We close out our Critic’s Choice series with David Okamoto’s Top 10 in Texas Music. Okamoto, a regular KERA commentator, works as a content production manager at Yahoo! in Dallas. His music reviews have previously appeared in such publications as Rolling Stone, ICE magazine and the Dallas Morning News.
2014 Critic’s Choice Series:
- Classical Music: Scott Cantrell, Dallas Morning News
- Visual Arts: Christina Rees, Glasstire.com
- Architecture: Mark Lamster, Dallas Morning News
- Dance: Manny Mendoza, Dallas Morning News
- Theater: Mark Lowry, TheaterJones.com
Listen to David Okamoto’s Top 10, which aired on KERA FM:
2014 turned out to be a bittersweet year in Texas music, as the last five months were clouded by the deaths of Houston jazz pianist Joe Sample, Beaumont blues legend Johnny Winter, Slaton-reared Rolling Stones sideman Bobby Keys, and Austin-based Ian McLagan of British band The Faces. But David Okamoto found solace in these 10 albums by Lone Star artists who embrace the legacy that those departed musicians made even richer.
At No. 10 is “South of Nowhere,” the debut by Spanish Gold. The trippy trio featuring Patrick Hallahan of My Morning Jacket, Adrian Quesada of Austin’s Grupo Fantasma and Dante Schwebel of San Antonio’s Hacienda casts life in Laredo against a thundering backdrop of psychedelic guitars, ‘80s hooks, and Latin rhythms.
My No. 9 choice is Jamestown Revival’s “Utah.” Jonathan Clay and Zach Chance migrated from Magnolia, Texas to the West Coast but they still come across as a high-energy version of The Band, if they had recorded Music From Big Bend instead of Music From Big Pink.
“The Big Picture” by Houston-born Kat Edmonson comes in at No. 8. Lyle Lovett’s former duet partner has channeled her Billie Holiday influences into a seductive pop style that celebrates the era of AM radio and James Bond soundtracks.
No. 7 is “All Rise” by Houston-raised Jason Moran, the only jazz pianist to ever cover both Bjork and Bach. Now he pays tribute to Fats Waller, re-imagining “Ain’t Nobody’s Business” and “Ain’t Misbehaving” with R&B grooves and post-bop flourishes.
My 6th favorite release is “And the War Came” from Austin’s Alejandro Rose-Garcia, who records under the pseudonym Shakey Graves. At 27, he’s an old soul with a youthful take on stomp-clap indie folk, pushing it on songs like “Dearly Departed” to be as raucous as it is tender.
Dallas legend Bobby Patterson’s “I Got More Soul!” lands at No. 5. Inspired by producer Zach Ernst, who helped resurrect local gospel act The Relatives, the 70-year-old singer recreates the pining Memphis soul of his ‘60s heyday in both sound and spirit.
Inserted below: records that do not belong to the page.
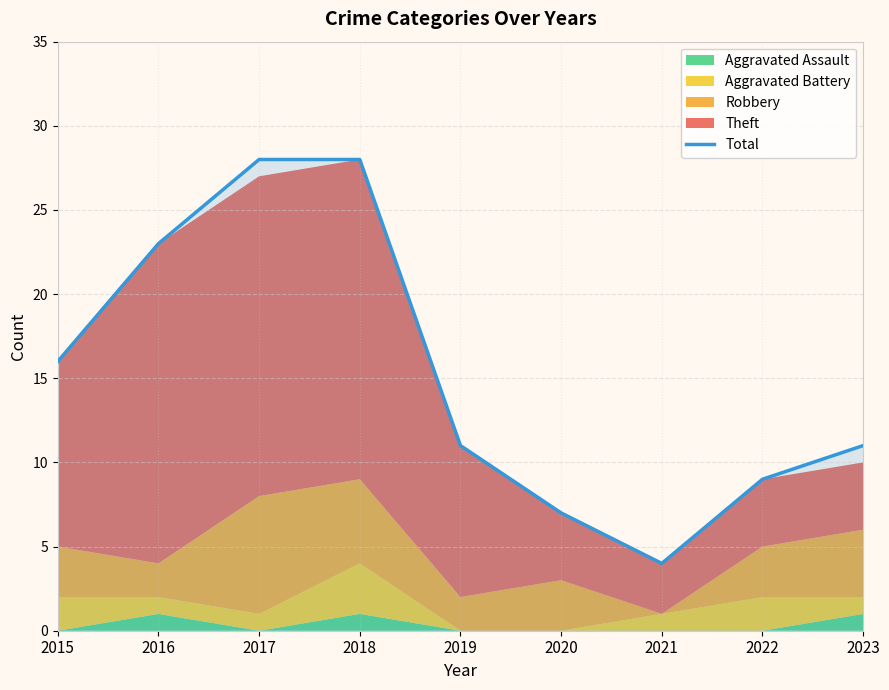

Which has a higher value, 2015 or 2023?

2015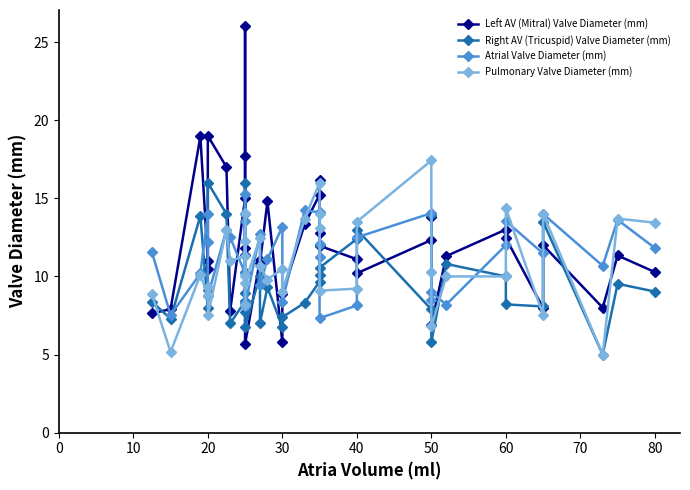

What is the value of the Atrial Valve Diameter (mm) point at the 16th from the left?

9.4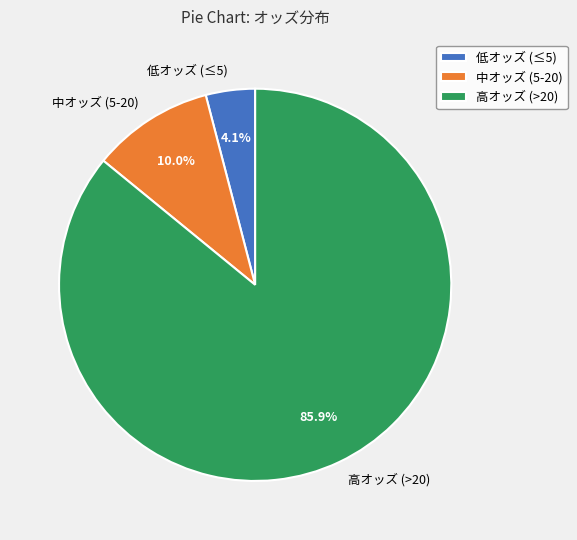

What is the total percentage of 中オッズ (5-20) and 高オッズ (>20)?

95.9%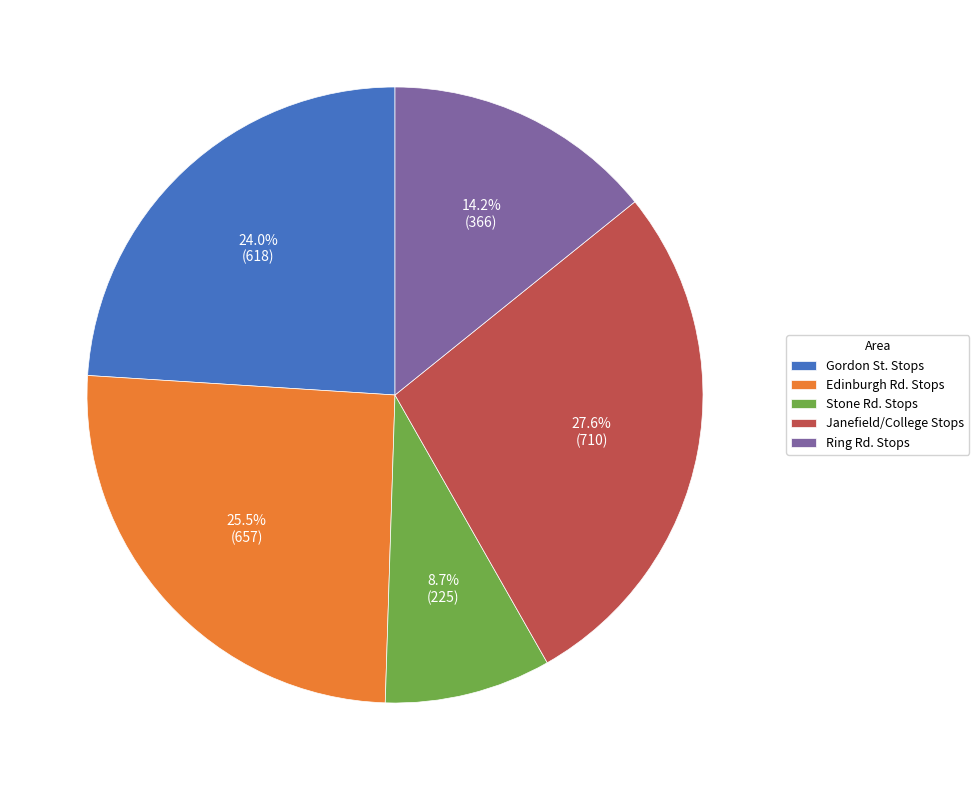

Combined, do Ring Rd. Stops and Stone Rd. Stops account for over 50%?

No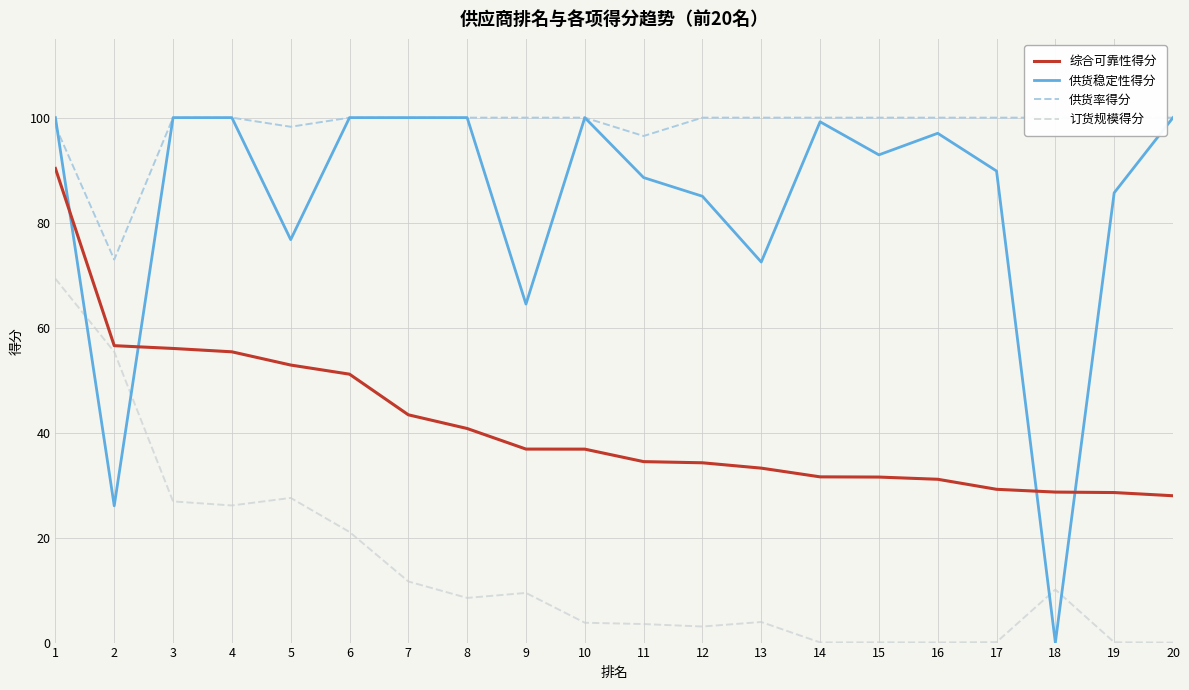

The value of 订货规模得分 at 1 is 39.9. True or false?

False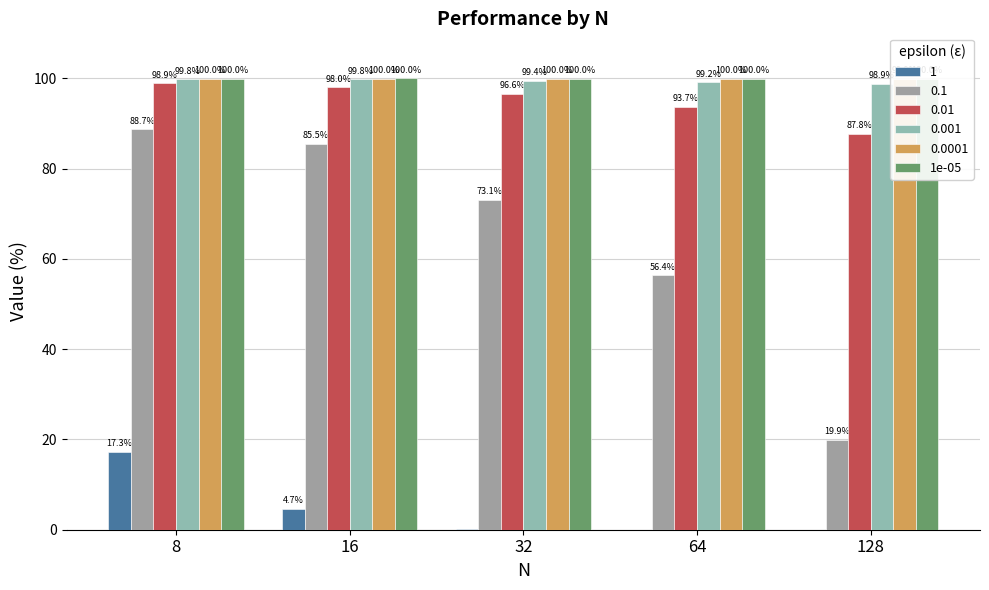

Which label corresponds to the smallest value in the chart?

128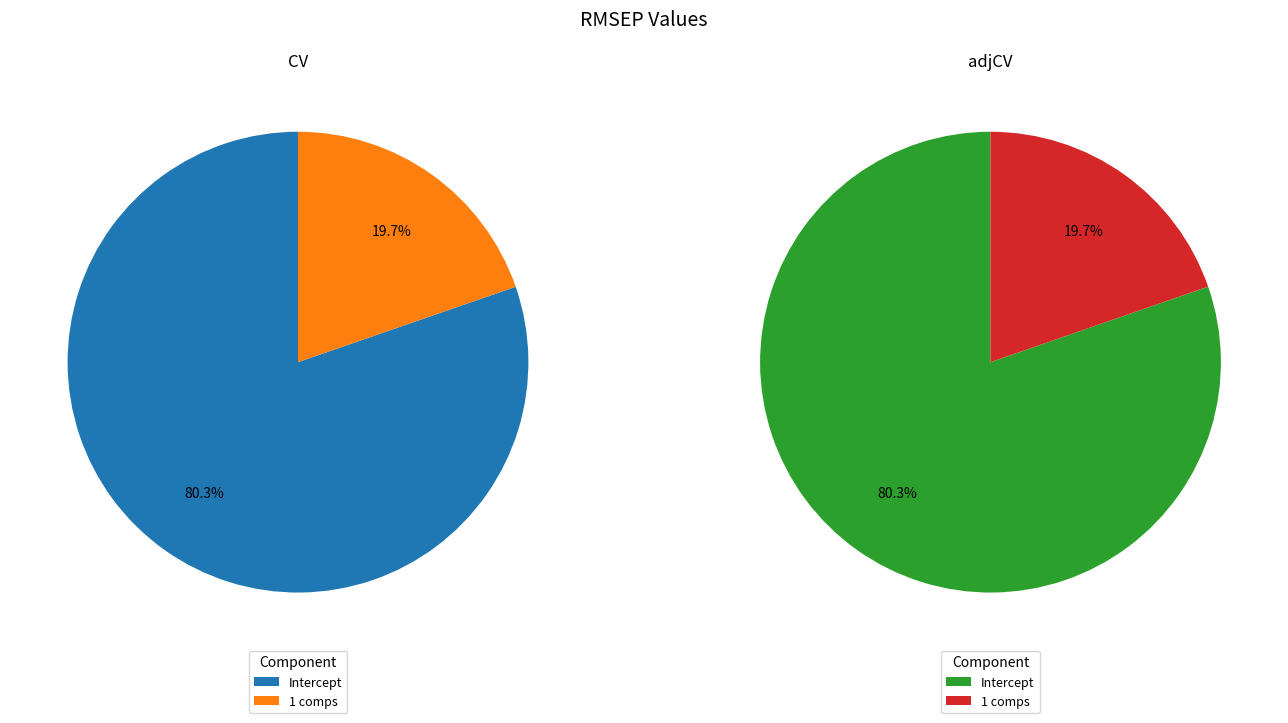

What is the largest slice in the pie chart?

Intercept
No. 4 is Spoon’s “They Want My Soul.” Like Tom Petty and the Heartbreakers, this Austin indie-rock band’s most endearing quality is its consistency – what they have perfected is not a formula so much as a signature, an uncanny ability to continually stretch without straying.
No. 3 is “From the Wreckage” by The Wind and the Wave. The Austin duo drew the coveted spot opening for Bruce Springsteen’s outdoor Dallas concert in April, only to be ironically pelted with chilly winds and rain. But they soldiered on with the fierce resilience that marks such twangy life lessons as “My Mama Said Be Careful Where You Lay Your Head.”
The ambitious self-titled fourth effort by St. Vincent, the stage name of Lake Highlands High School graduate Annie Clark, is No. 2. Chilly yet thrilling songs like “Digital Witness” and “Rattlesnake” reflect alternative pop at its most jagged and jarring.
If I loved it as much as I admired it, that might have been my favorite album of 2014.
But that title goes to Miranda Lambert’s “Platinum.” The Longview, Texas superstar has been embraced by Nashville, even though she subversively defies its commercial conventions. Just listen to the roaring guitars and blunt force drama of “Bathroom Sink,” an unflinching song about staring down regret and insecurity, and you’ll realize that she’s not just getting bigger – she’s getting braver.